Изменить размер шрифта - +
Одновременно с ним сумрак церкви пронзил яркий сноп света. В двери вошел Дэн Менцис.

– Чао, синьора, – бодро приветствовал он уборщицу. – Как себя чувствуете сегодняшним утром?

– Доброе утро, синьор, – вежливо ответила уборщица и, подхватив свое ведро, принялась за работу.

Менцис состроил Аргайлу гримасу и пожал плечами. С некоторыми людьми очень трудно общаться, казалось, говорил он.

– А вы кто будете?

Аргайл начал объяснять. Менцис тем временем достал из кармана связку ключей и махнул ею в сторону перегородки, отделявшей его временную мастерскую.

– А я вас уже встречал – в университете, точно? Проходите, проходите. Поглядите мою мазню, если вам так надо. Хотите доказать, что это настоящий Караваджо?

– Или наоборот.

– Вот это ближе к истине, на мой взгляд.

– Почему вы так думаете?

Менцис покачал головой:

– Стиль в принципе соответствует. Но по мастерству не дотягивает. Впрочем, с чем сравнивать? Оригиналов почти не осталось, все переписано в девятнадцатом веке. Кстати, почему бы вам не написать на эту тему диссертацию? О том, как девятнадцатый век практически уничтожил все итальянское искусство? Они столько напортачили, сколько не смогли все современные реставраторы. Чтобы о нас ни говорили, мы очень бережно относимся к оригиналам по сравнению с тем, что было тогда.

– Я обдумаю ваше предложение. Пока я разрабатываю более скромную тему.

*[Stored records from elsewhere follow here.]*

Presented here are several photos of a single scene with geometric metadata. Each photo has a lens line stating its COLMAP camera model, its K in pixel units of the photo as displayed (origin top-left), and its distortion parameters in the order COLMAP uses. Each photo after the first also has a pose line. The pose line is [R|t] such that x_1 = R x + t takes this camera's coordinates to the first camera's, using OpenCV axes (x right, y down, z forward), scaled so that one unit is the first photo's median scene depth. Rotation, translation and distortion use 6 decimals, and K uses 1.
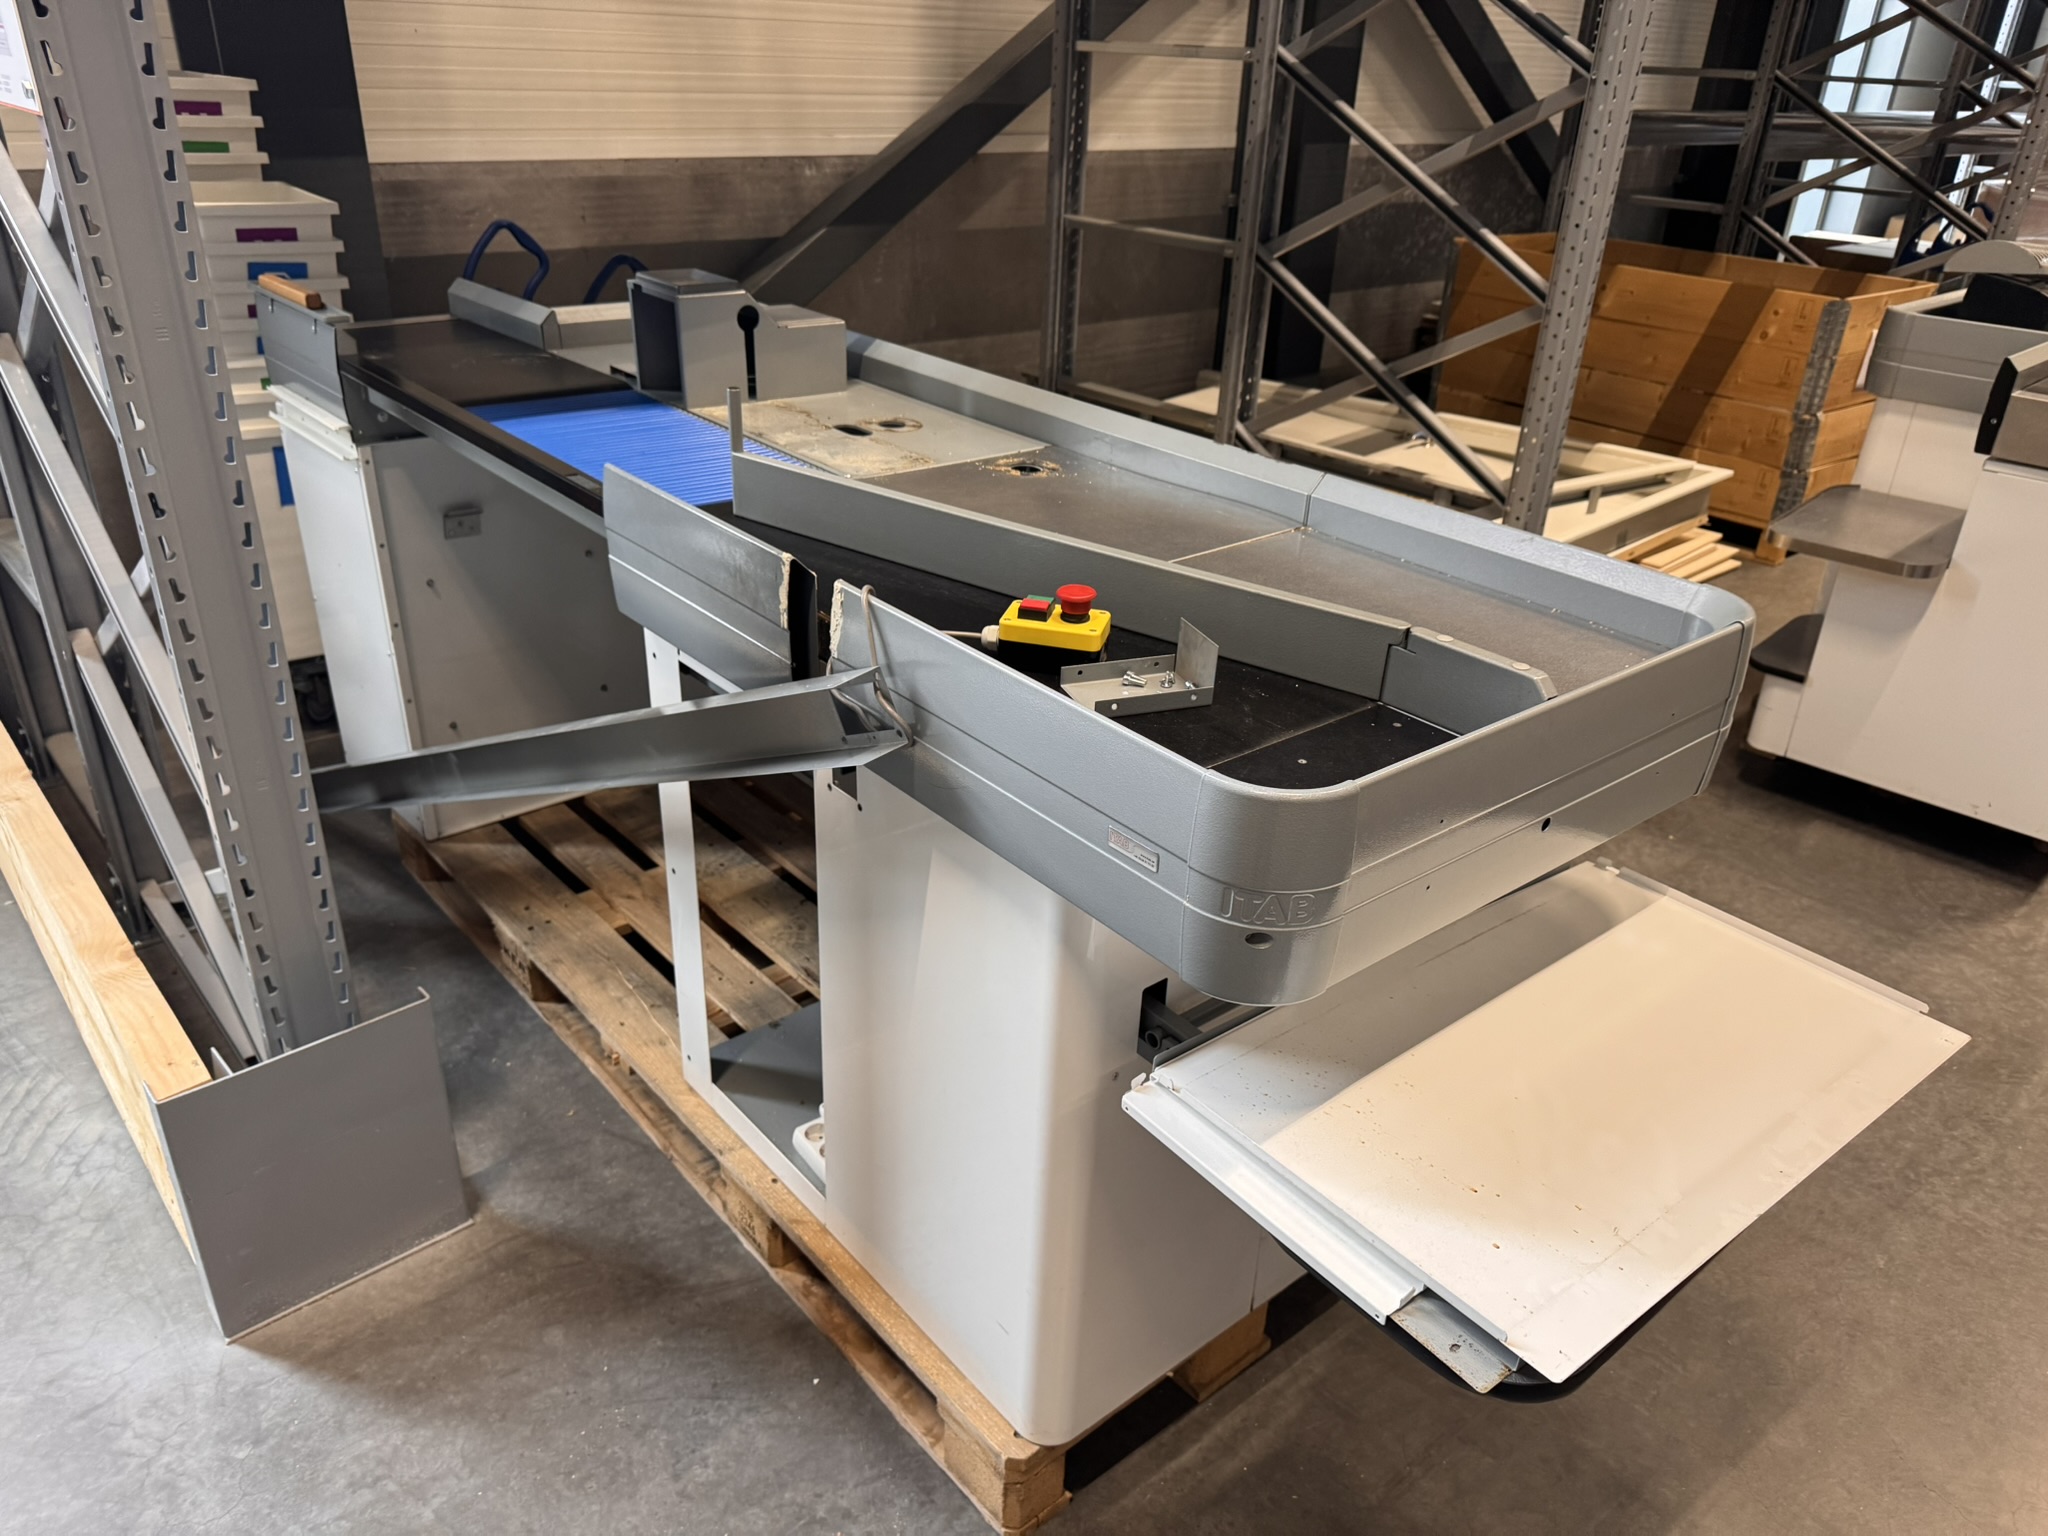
lens RADIAL K [[1453.2, 0, 1035.2], [0, 1453.2, 769.1], [0, 0, 1]] dist [0.009217, -0.011179]
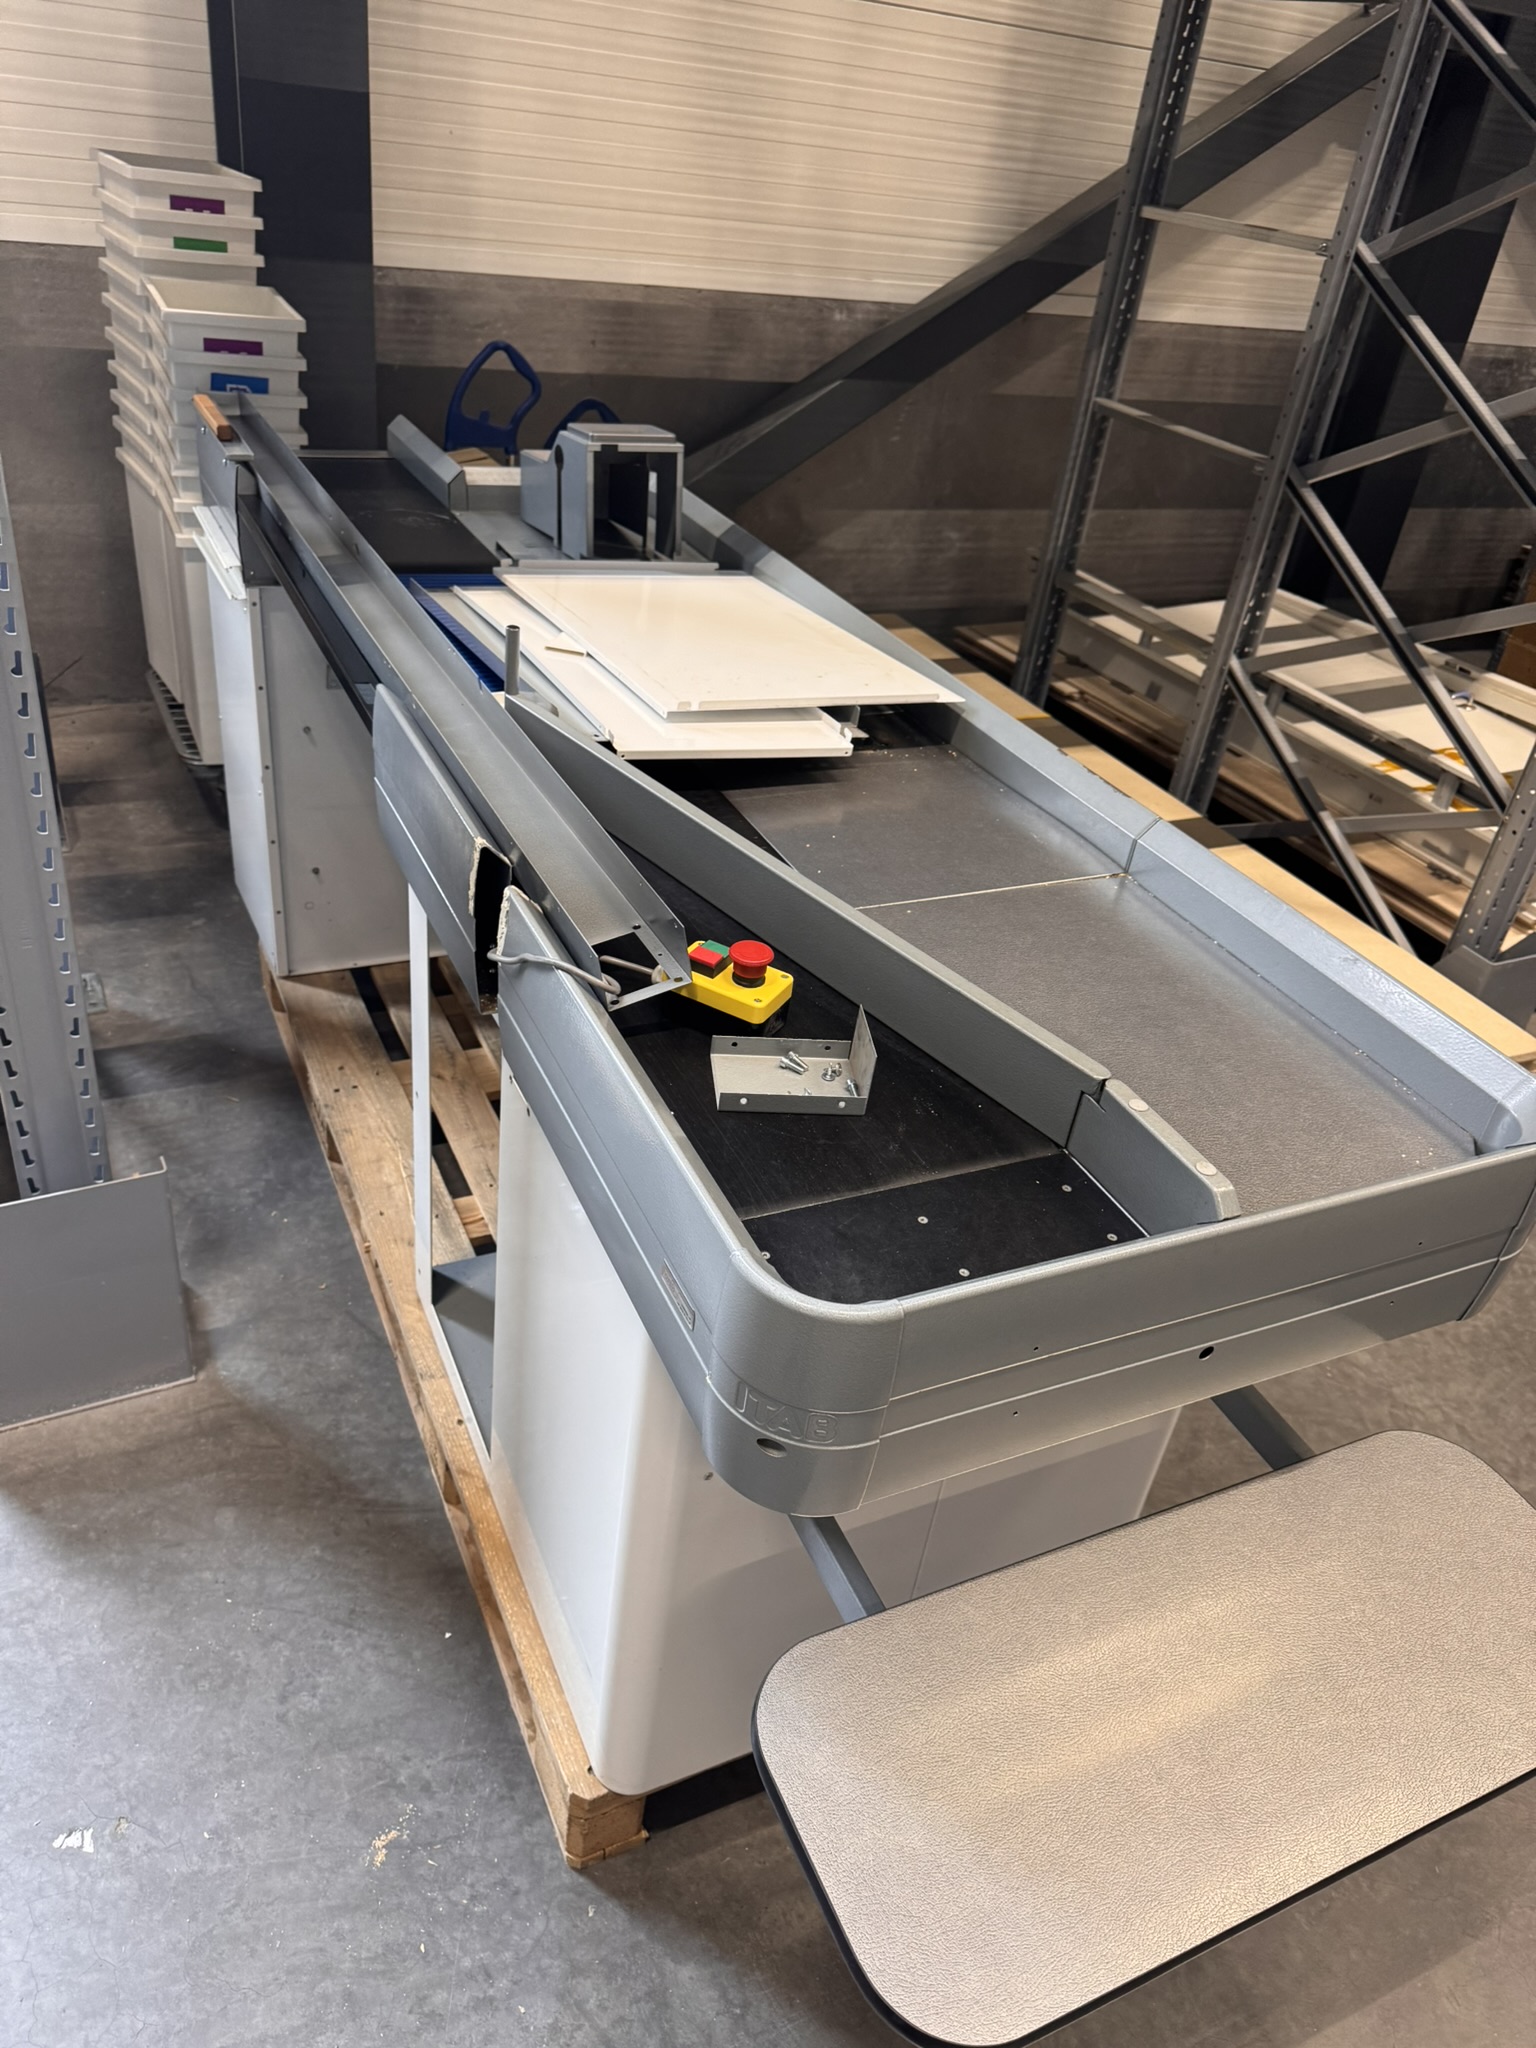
lens RADIAL K [[1453.2, 0, 756.6], [0, 1453.2, 1021.4], [0, 0, 1]] dist [0.009217, -0.011179]
pose [[0.962605, 0.200652, -0.182020, 0.104421], [-0.184837, 0.977646, 0.100219, -0.088614], [0.198060, -0.062827, 0.978174, 0.069252]]
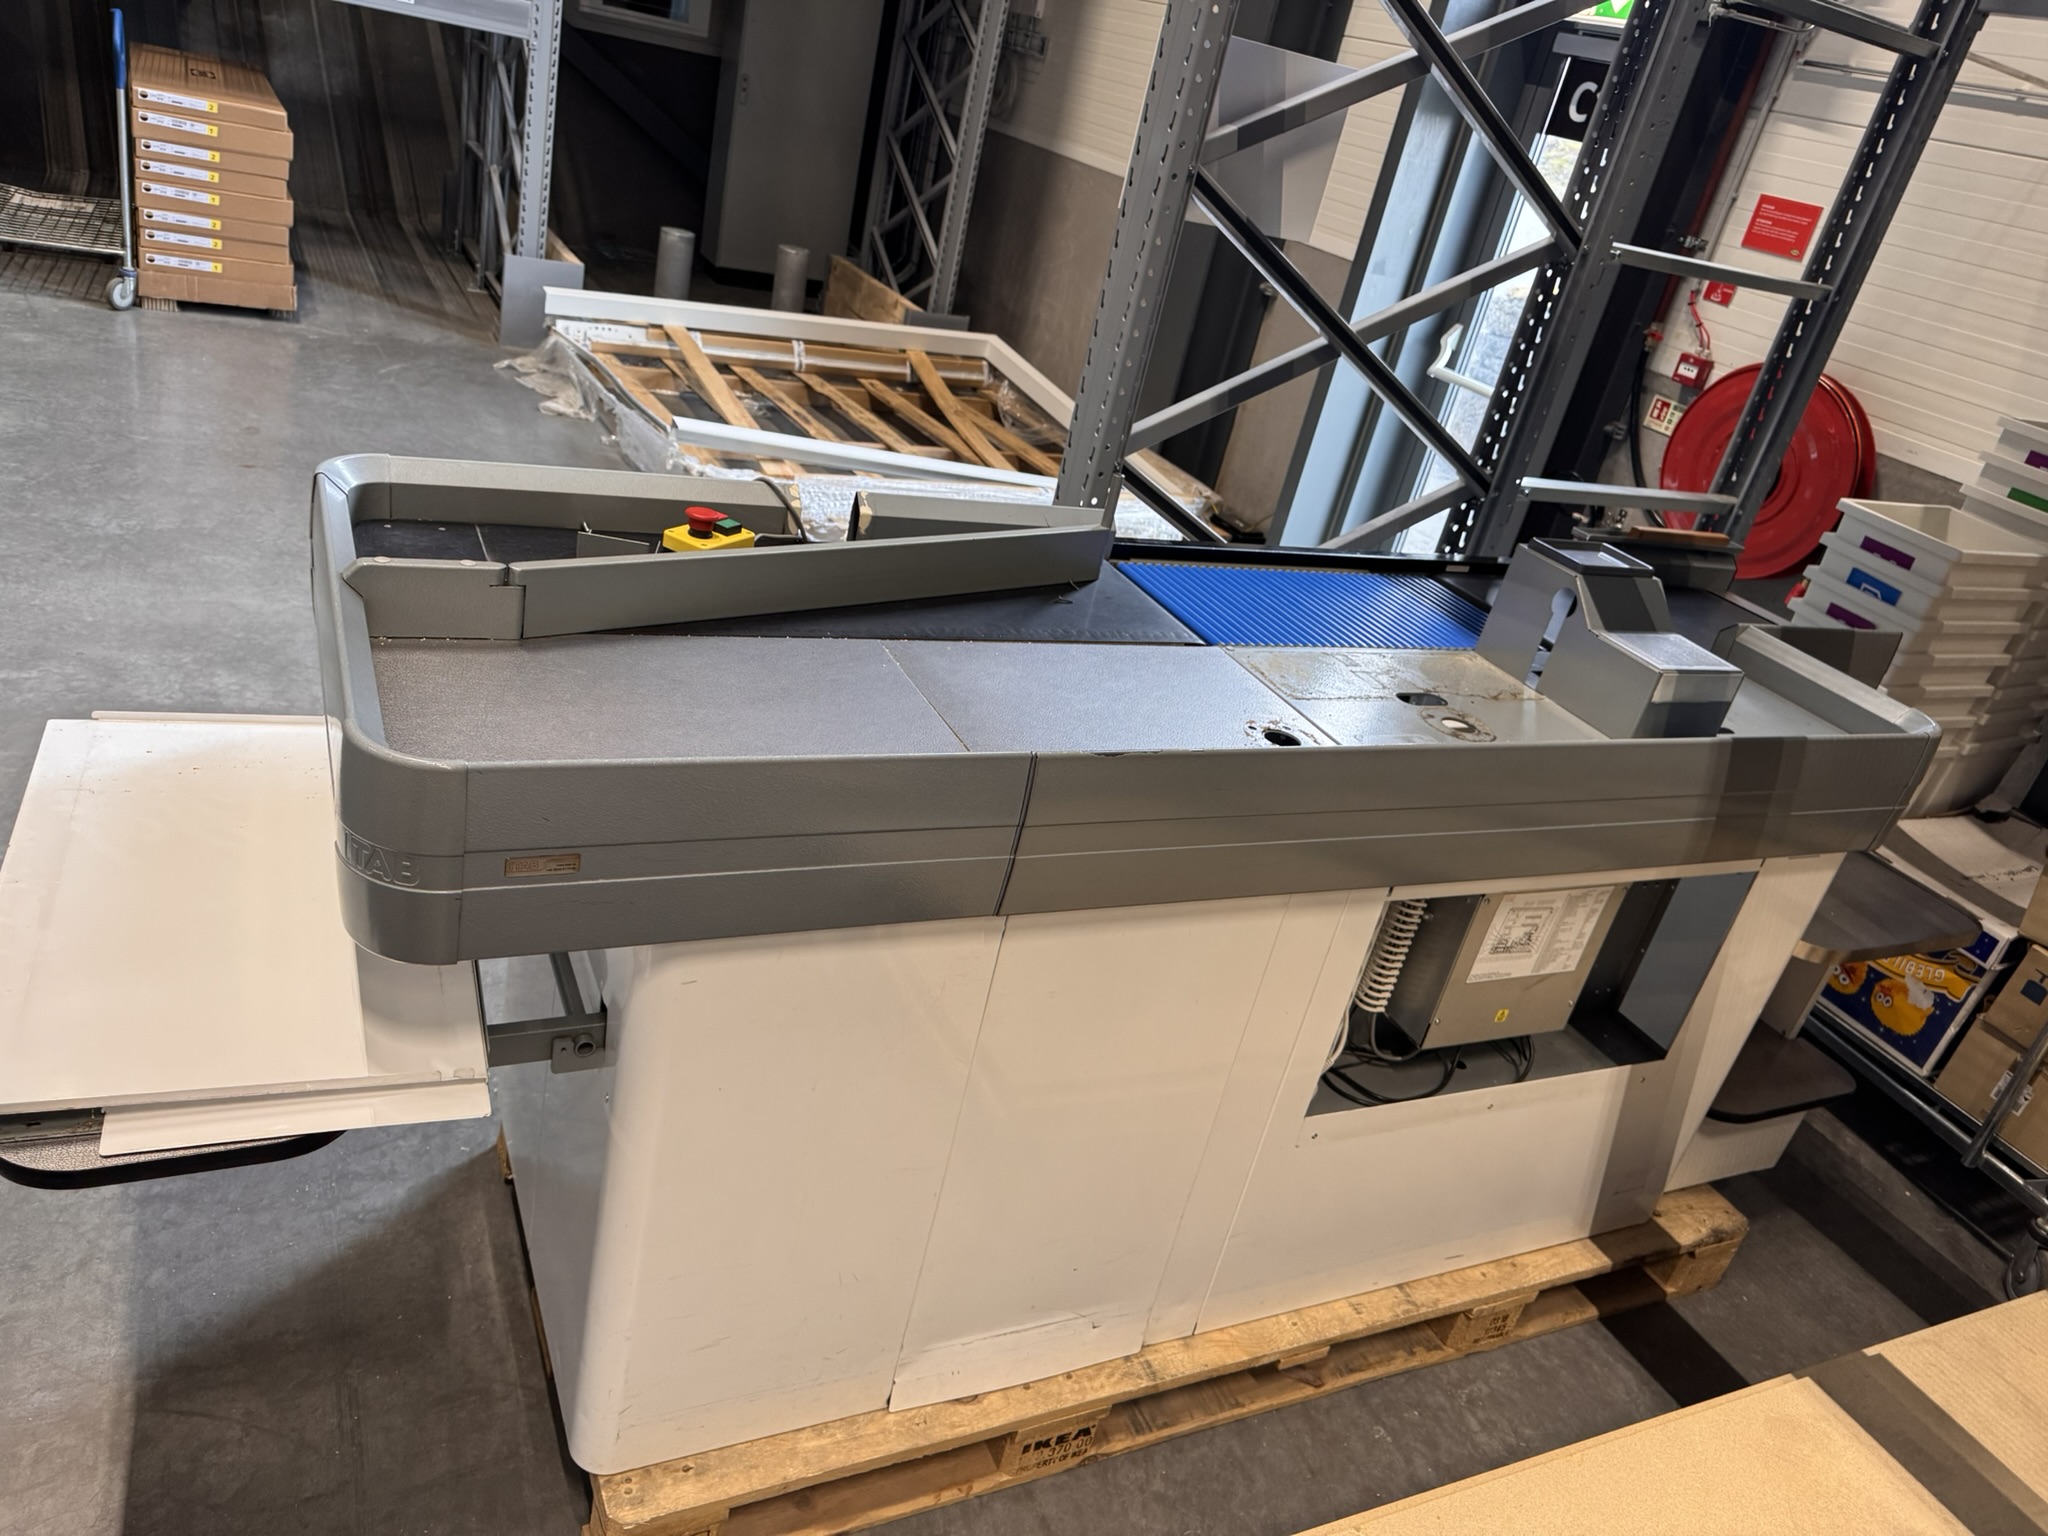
lens RADIAL K [[1453.2, 0, 1028.0], [0, 1453.2, 772.7], [0, 0, 1]] dist [0.009217, -0.011179]
pose [[-0.233905, 0.349731, -0.907181, 0.611008], [-0.623116, 0.662324, 0.415998, -0.348826], [0.746334, 0.662582, 0.063003, 0.665991]]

– Ваш девиз: напечататься или умереть? Ха.

– Не совсем так.

– Ну, вот она. Не пугайтесь, я еще не закончил, хотя уже близок к завершению, несмотря на все усилия отца Ксавье мне помешать.

Менцис распахнул перед Аргайлом дверь.

– А кто это – отец Ксавье?

– Он здесь за главного. Вбил себе в голову, что Караваджо могут украсть. Видать, полицейские нагнали на него страху. Они приезжали сюда. Вы можете себе представить: этот недоумок предложил мне скатывать холст каждый вечер в рулон и запирать его на ночь в шкафу. Я пытался объяснить ему, что это невозможно, но вы же знаете, какие идиоты эти люди. Откровенно говоря, мне трудно представить, чтобы кому-нибудь захотелось иметь у себя это произведение, даже если бы оно находилось в отличном состоянии. Абсолютно не в моем вкусе. Тем более сейчас. Взгляните. Я зажгу свет.

Внезапно холодный сумрак алтаря залил резкий, ослепительный свет. От неожиданности Джонатан ахнул.

– О Господи! – вымолвил он.

– Что уж так реагировать? – нахмурился Менцис. – Вы разве совсем не знакомы с реставрацией?

– Да как-то не очень.

– Ну так поинтересуйтесь. По-моему, нелепо заявлять, что ты разбираешься в искусстве, не зная азов важнейшей части живописного ремесла.

Аргайл хотел сказать, что всегда считал важнейшей частью живописного ремесла написание картин, но никак не реставрацию, однако в спор вступать не захотел.

– Я знаю только, что сейчас картина выглядит как после драки в пивной, – сказал он, защищаясь. – Все кругом заклеено пластырем…

– Господи, как же я ненавижу дилетантов! – с ожесточением воскликнул Менцис. – Дальше вы скажете, что нужно уважать первоначальный замысел автора.

– Разве это не является основой вашего ремесла?

– Конечно. В том случае, если вам известно, каков он был, этот замысел. Но по большей части вы его не знаете. Как правило, мы имеем дело с квадратным метром отслаивающейся краски. Зачастую наложенной поверх оригинала кем-то еще. Вы же не думаете всерьез, что сам Караваджо пририсовал этому мужчине в углу бакенбарды, которые начали носить в девятнадцатом веке?

– Ну, не знаю…

– А я знаю. Не мог он этого сделать. Но сто лет назад кто-то смыл лицо, написанное художником, и намалевал совершенно другую физиономию.